I think it is normal and pos can be due to frustration around communication, but it might help to have some strategies for dealing with it...my youngest is 5 so toddler parenting books have prob moved on but I quite liked elizabeth pantley amazon link .

yumyumpoppycat Thu 14-Apr-16 20:49:20

If its about attention its prob best to ignore then distract and give praise for 'good' behaviour? I just need some advice how to handle my lippy 8 and 10 year olds now....

FeliciaJollygoodfellow Thu 14-Apr-16 20:49:45

Totally normal. I think that she's at that age where she knows what she wants but can't quite verbalise it.

Bellyrub1980 Thu 14-Apr-16 20:51:31

Thank you for more understanding replies.

Most people saying its normal. But 2 contrasting opinions on the laughing/smiling when I tell her off.

1) she is in control not me and I need to get control.
2) she isn't emotionally mature enough to understand my anger

I think it's a mixture of both. She doesn't appear to have developed any empathy or conscience yet... Not that I'd expect her to at 17 months, but I hadn't quite linked that to her feeling remorse for doing something naughty. But when you look at it from the point of view that she simply isn't capable of feeling those emotions yet then it makes perfect sense.

Feel a bit guilty now.

But there's also the control thing. She is definitely wearing the trousers. How do I gain more control of being clearly angry and telling her off doesn't work. There's no chance of her sitting on a naughty step. Although I admit I've never tried that kind of thing.

Bellyrub1980 Thu 14-Apr-16 20:52:58

Thank you for even more replies! It's good to know it's pretty common.

Will definitely check out that book, thank you!

MrsBobDylan Thu 14-Apr-16 21:09:30

Laughing in your face when you're giving good angry face and voice is very normal. Anger is an energy and your daughter is reacting to it because it's exciting and funny for her at her stage of development.

My two nt child both did it and people often tell me how well behaved they are now.

I would just take away the dangerous item, very calmly tell her no she can't climb on the work tops etc and then get on with whatever else you need to do. then use a big bright voice and ask if she wants to do something exciting <insert helping mummy put a wash on, build a tower from bricks, go in the garden to look for ants etc>.

You sound like you are doing absolutely fine!

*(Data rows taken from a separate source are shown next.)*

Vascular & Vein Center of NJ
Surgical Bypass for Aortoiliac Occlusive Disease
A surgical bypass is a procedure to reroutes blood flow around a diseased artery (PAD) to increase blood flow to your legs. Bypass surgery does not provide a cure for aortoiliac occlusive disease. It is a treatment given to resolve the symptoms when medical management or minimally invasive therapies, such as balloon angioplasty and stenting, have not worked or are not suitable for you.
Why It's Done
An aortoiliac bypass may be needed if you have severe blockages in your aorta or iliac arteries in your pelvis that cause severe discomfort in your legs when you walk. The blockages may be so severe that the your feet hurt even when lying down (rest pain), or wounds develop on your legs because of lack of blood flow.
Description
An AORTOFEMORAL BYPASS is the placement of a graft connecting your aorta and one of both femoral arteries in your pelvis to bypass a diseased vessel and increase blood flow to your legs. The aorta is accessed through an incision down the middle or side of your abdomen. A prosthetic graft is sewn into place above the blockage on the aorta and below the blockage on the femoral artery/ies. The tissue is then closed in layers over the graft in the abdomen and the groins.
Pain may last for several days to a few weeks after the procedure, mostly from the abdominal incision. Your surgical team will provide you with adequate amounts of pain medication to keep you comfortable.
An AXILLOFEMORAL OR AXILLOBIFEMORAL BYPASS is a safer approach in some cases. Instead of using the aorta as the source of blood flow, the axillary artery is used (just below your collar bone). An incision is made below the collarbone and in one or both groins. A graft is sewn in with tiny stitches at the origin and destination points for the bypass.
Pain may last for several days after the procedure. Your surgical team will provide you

Iwillorderthefood Thu 14-Apr-16 21:21:06

I have just started removing her, or the object from the situation. For example if she's messing around and running off in a shop and not holding my hand, she will go into the buggy (no argument). She sometimes sits on a normal chair at mealtimes, if she starts to mess about she gets put in the high chair and strapped in immediately. I think actions speak louder than words at this stage. They will hopefully get the message that certain behaviour is not desirable. Well that's the
plan anyway. Only time will tell. The phase will pass.

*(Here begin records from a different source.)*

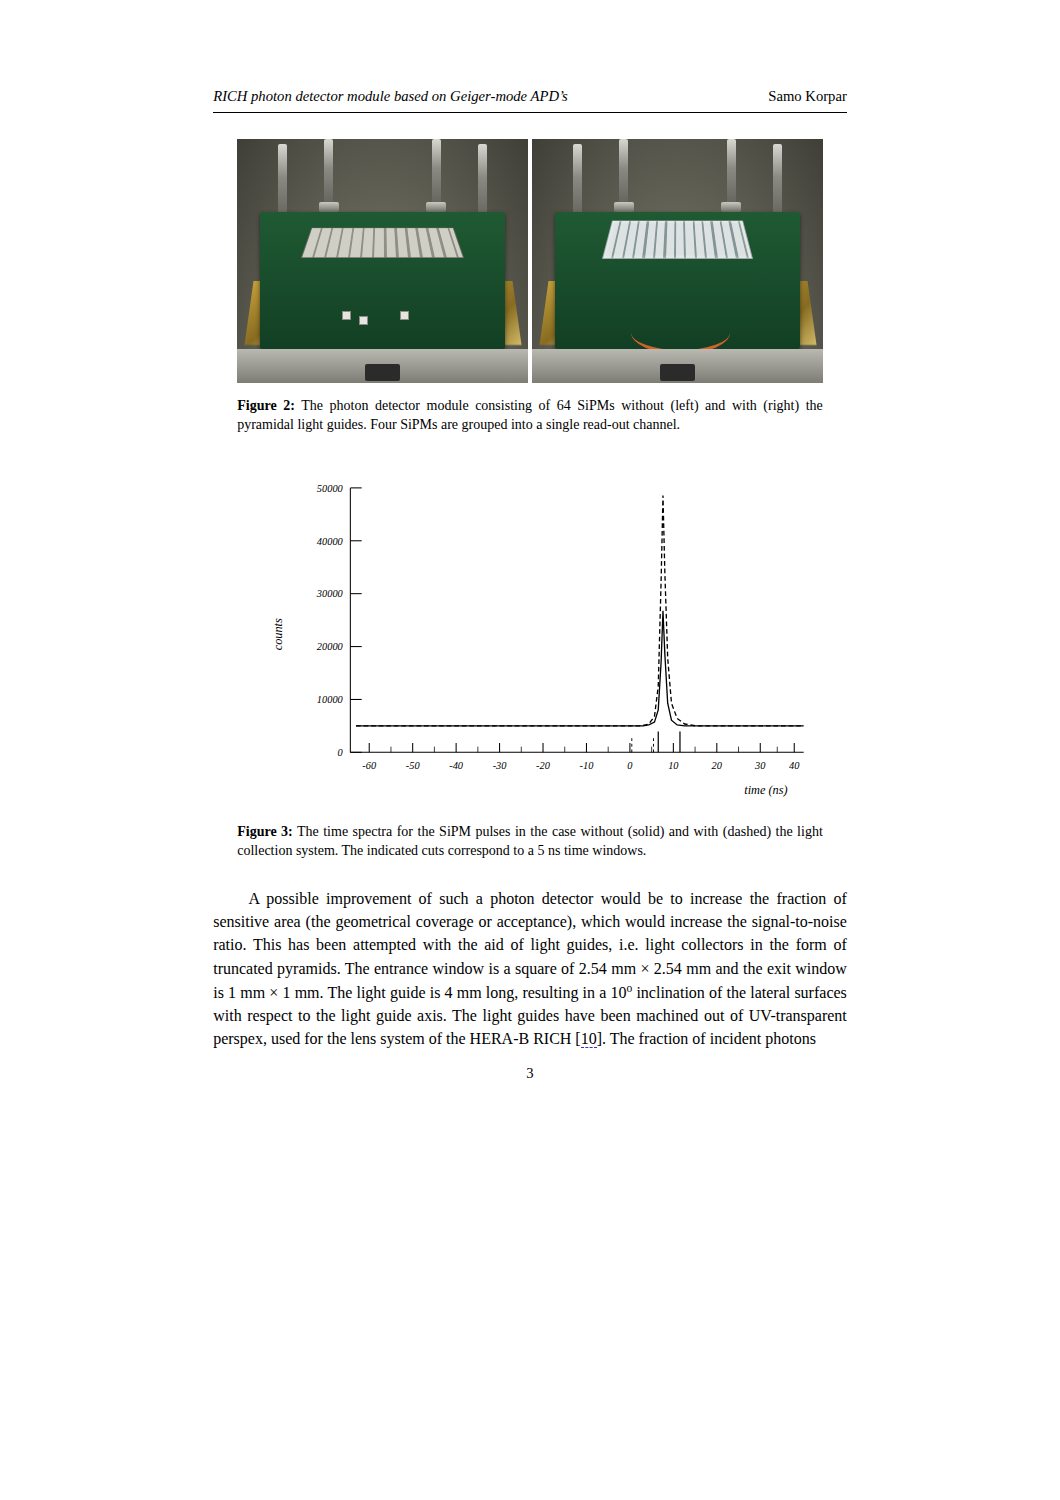RICH photon detector module based on Geiger-mode APD’s Samo Korpar
Figure 2: The photon detector module consisting of 64 SiPMs without (left) and with (right) the pyramidal light guides. Four SiPMs are grouped into a single read-out channel.
0 10000 20000 30000 40000 50000 counts -60 -50 -40 -30 -20 -10 0 10 20 30 40 time (ns)
Figure 3: The time spectra for the SiPM pulses in the case without (solid) and with (dashed) the light collection system. The indicated cuts correspond to a 5 ns time windows.
A possible improvement of such a photon detector would be to increase the fraction of sensitive area (the geometrical coverage or acceptance), which would increase the signal-to-noise ratio. This has been attempted with the aid of light guides, i.e. light collectors in the form of truncated pyramids. The entrance window is a square of 2.54 mm × 2.54 mm and the exit window is 1 mm × 1 mm. The light guide is 4 mm long, resulting in a 10o inclination of the lateral surfaces with respect to the light guide axis. The light guides have been machined out of UV-transparent perspex, used for the lens system of the HERA-B RICH [10]. The fraction of incident photons
3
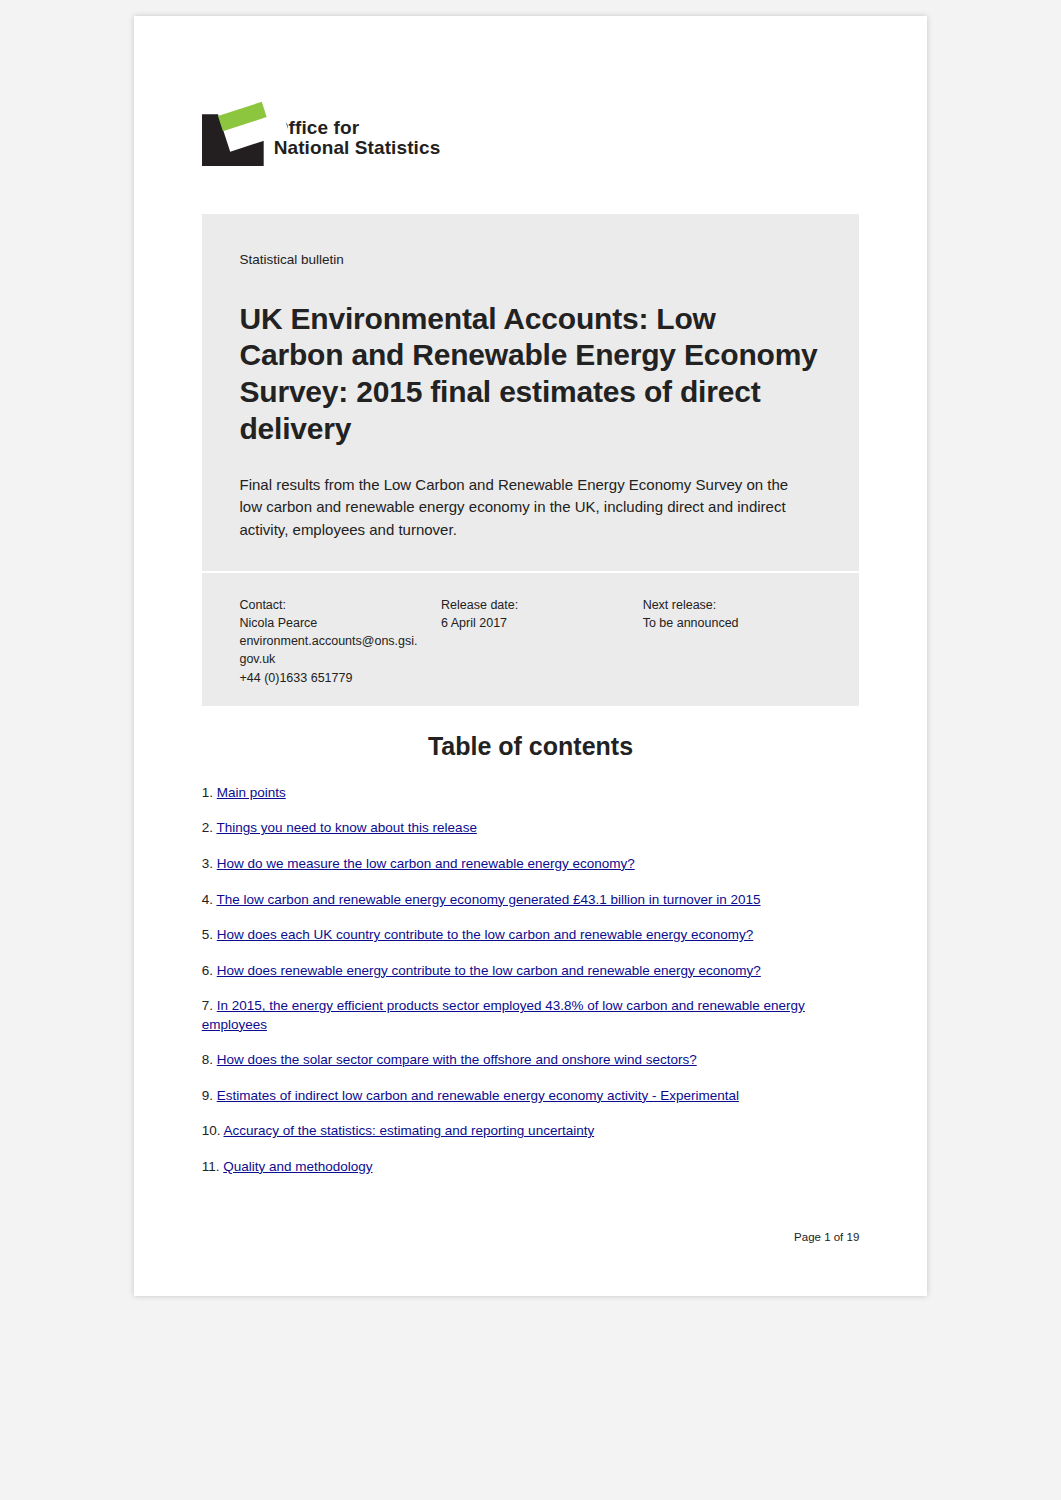Office for National Statistics
Statistical bulletin
UK Environmental Accounts: Low Carbon and Renewable Energy Economy Survey: 2015 final estimates of direct delivery
Final results from the Low Carbon and Renewable Energy Economy Survey on the low carbon and renewable energy economy in the UK, including direct and indirect activity, employees and turnover.
Contact: Nicola Pearce
environment.accounts@ons.gsi.gov.uk
+44 (0)1633 651779
Release date: 6 April 2017
Next release: To be announced
Table of contents
Main points
Things you need to know about this release
How do we measure the low carbon and renewable energy economy?
The low carbon and renewable energy economy generated £43.1 billion in turnover in 2015
How does each UK country contribute to the low carbon and renewable energy economy?
How does renewable energy contribute to the low carbon and renewable energy economy?
In 2015, the energy efficient products sector employed 43.8% of low carbon and renewable energy employees
How does the solar sector compare with the offshore and onshore wind sectors?
Estimates of indirect low carbon and renewable energy economy activity - Experimental
Accuracy of the statistics: estimating and reporting uncertainty
Quality and methodology
Page 1 of 19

Bellyrub1980 Fri 15-Apr-16 07:27:34

Thank you... I hope so! She is currently eating her porridge saying "Baaaaaa!!" in her loudest voice because they are on Hey Dougie.

Love her

Fraggled Fri 15-Apr-16 07:33:08

Totally, 100% normal in my experience. And just when you think it can't get worse they turn 2 and it steps up a gear!!

But you do learn lots of tactics to deal with it and I found 27 months a turning point with mine. They somehow became easier to negotiate with at that point!

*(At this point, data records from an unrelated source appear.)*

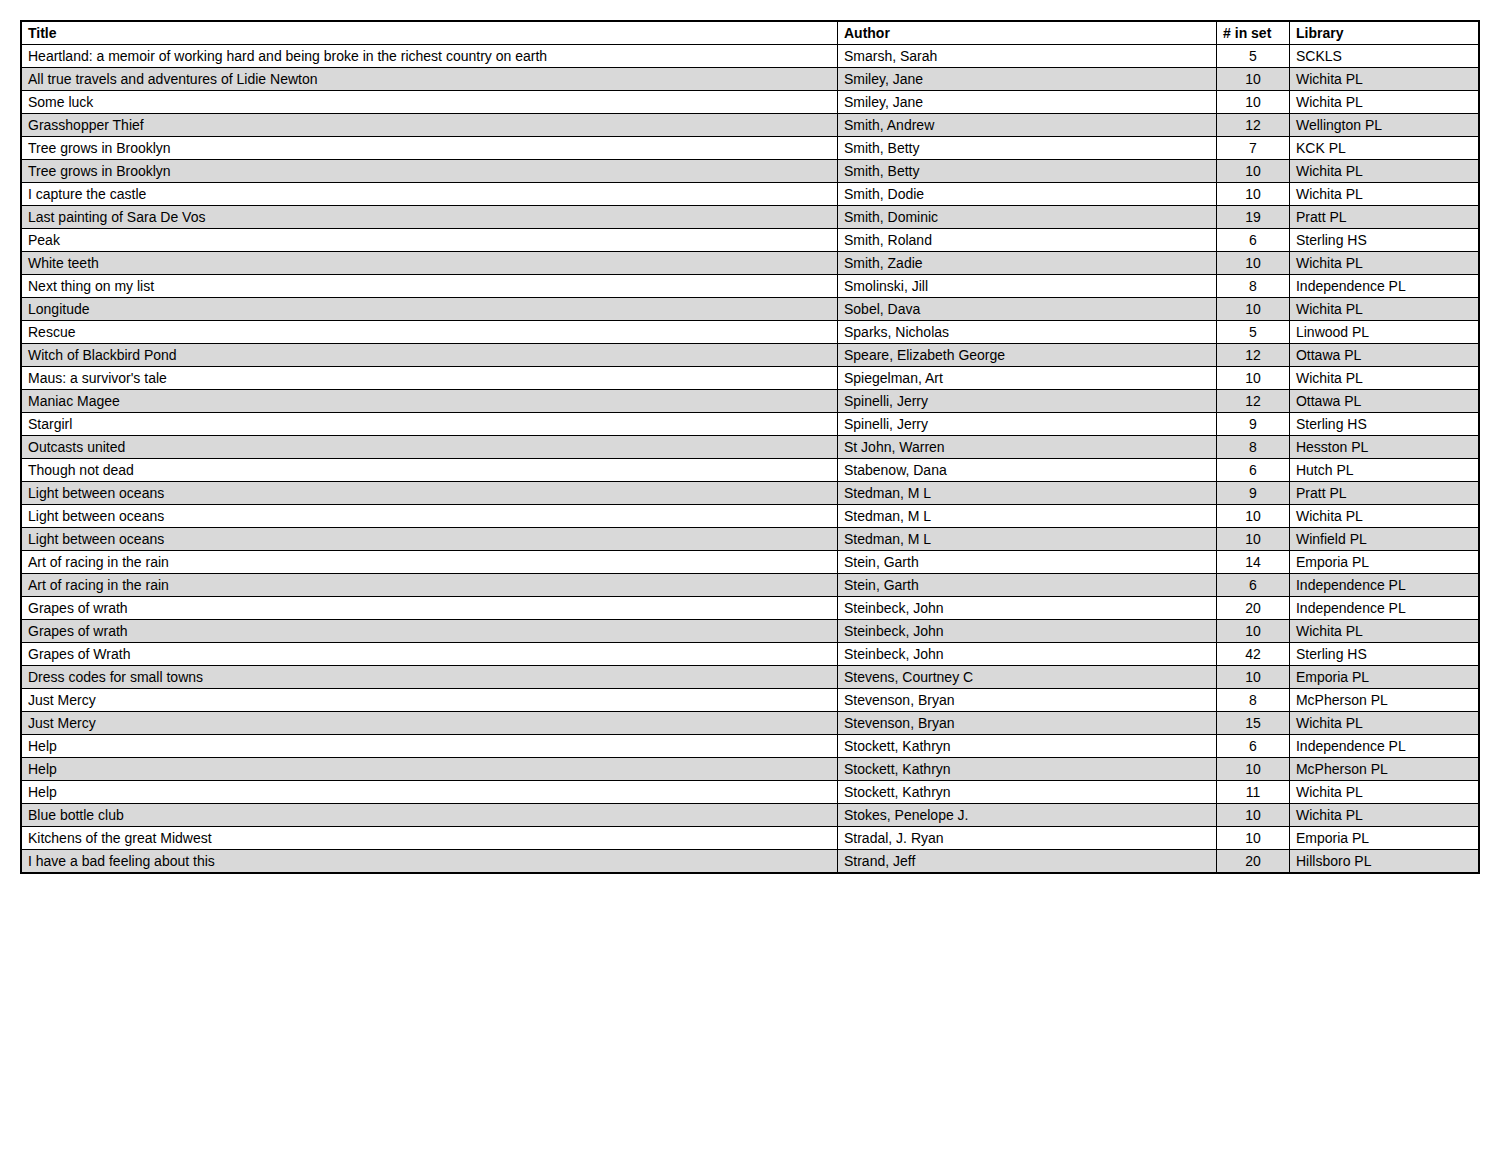| Title | Author | # in set | Library |
| --- | --- | --- | --- |
| Heartland: a memoir of working hard and being broke in the richest country on earth | Smarsh, Sarah | 5 | SCKLS |
| All true travels and adventures of Lidie Newton | Smiley, Jane | 10 | Wichita PL |
| Some luck | Smiley, Jane | 10 | Wichita PL |
| Grasshopper Thief | Smith, Andrew | 12 | Wellington PL |
| Tree grows in Brooklyn | Smith, Betty | 7 | KCK PL |
| Tree grows in Brooklyn | Smith, Betty | 10 | Wichita PL |
| I capture the castle | Smith, Dodie | 10 | Wichita PL |
| Last painting of Sara De Vos | Smith, Dominic | 19 | Pratt PL |
| Peak | Smith, Roland | 6 | Sterling HS |
| White teeth | Smith, Zadie | 10 | Wichita PL |
| Next thing on my list | Smolinski, Jill | 8 | Independence PL |
| Longitude | Sobel, Dava | 10 | Wichita PL |
| Rescue | Sparks, Nicholas | 5 | Linwood PL |
| Witch of Blackbird Pond | Speare, Elizabeth George | 12 | Ottawa PL |
| Maus: a survivor's tale | Spiegelman, Art | 10 | Wichita PL |
| Maniac Magee | Spinelli, Jerry | 12 | Ottawa PL |
| Stargirl | Spinelli, Jerry | 9 | Sterling HS |
| Outcasts united | St John, Warren | 8 | Hesston PL |
| Though not dead | Stabenow, Dana | 6 | Hutch PL |
| Light between oceans | Stedman, M L | 9 | Pratt PL |
| Light between oceans | Stedman, M L | 10 | Wichita PL |
| Light between oceans | Stedman, M L | 10 | Winfield PL |
| Art of racing in the rain | Stein, Garth | 14 | Emporia PL |
| Art of racing in the rain | Stein, Garth | 6 | Independence PL |
| Grapes of wrath | Steinbeck, John | 20 | Independence PL |
| Grapes of wrath | Steinbeck, John | 10 | Wichita PL |
| Grapes of Wrath | Steinbeck, John | 42 | Sterling HS |
| Dress codes for small towns | Stevens, Courtney C | 10 | Emporia PL |
| Just Mercy | Stevenson, Bryan | 8 | McPherson PL |
| Just Mercy | Stevenson, Bryan | 15 | Wichita PL |
| Help | Stockett, Kathryn | 6 | Independence PL |
| Help | Stockett, Kathryn | 10 | McPherson PL |
| Help | Stockett, Kathryn | 11 | Wichita PL |
| Blue bottle club | Stokes, Penelope J. | 10 | Wichita PL |
| Kitchens of the great Midwest | Stradal, J. Ryan | 10 | Emporia PL |
| I have a bad feeling about this | Strand, Jeff | 20 | Hillsboro PL |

Maisy313 Fri 15-Apr-16 08:21:28

Just lf say also get the laughing when being told off thing, and I've seen it in plenty of playgroup situations when involving v young children. I have no advice but I hear you!

LittleBearPad Sun 17-Apr-16 09:55:31

Stay calm and don't chase her rather than showing you're cross. If you show the naughtiness is boring but good behaviour gets lots of attention then she may behave better just to get more attention.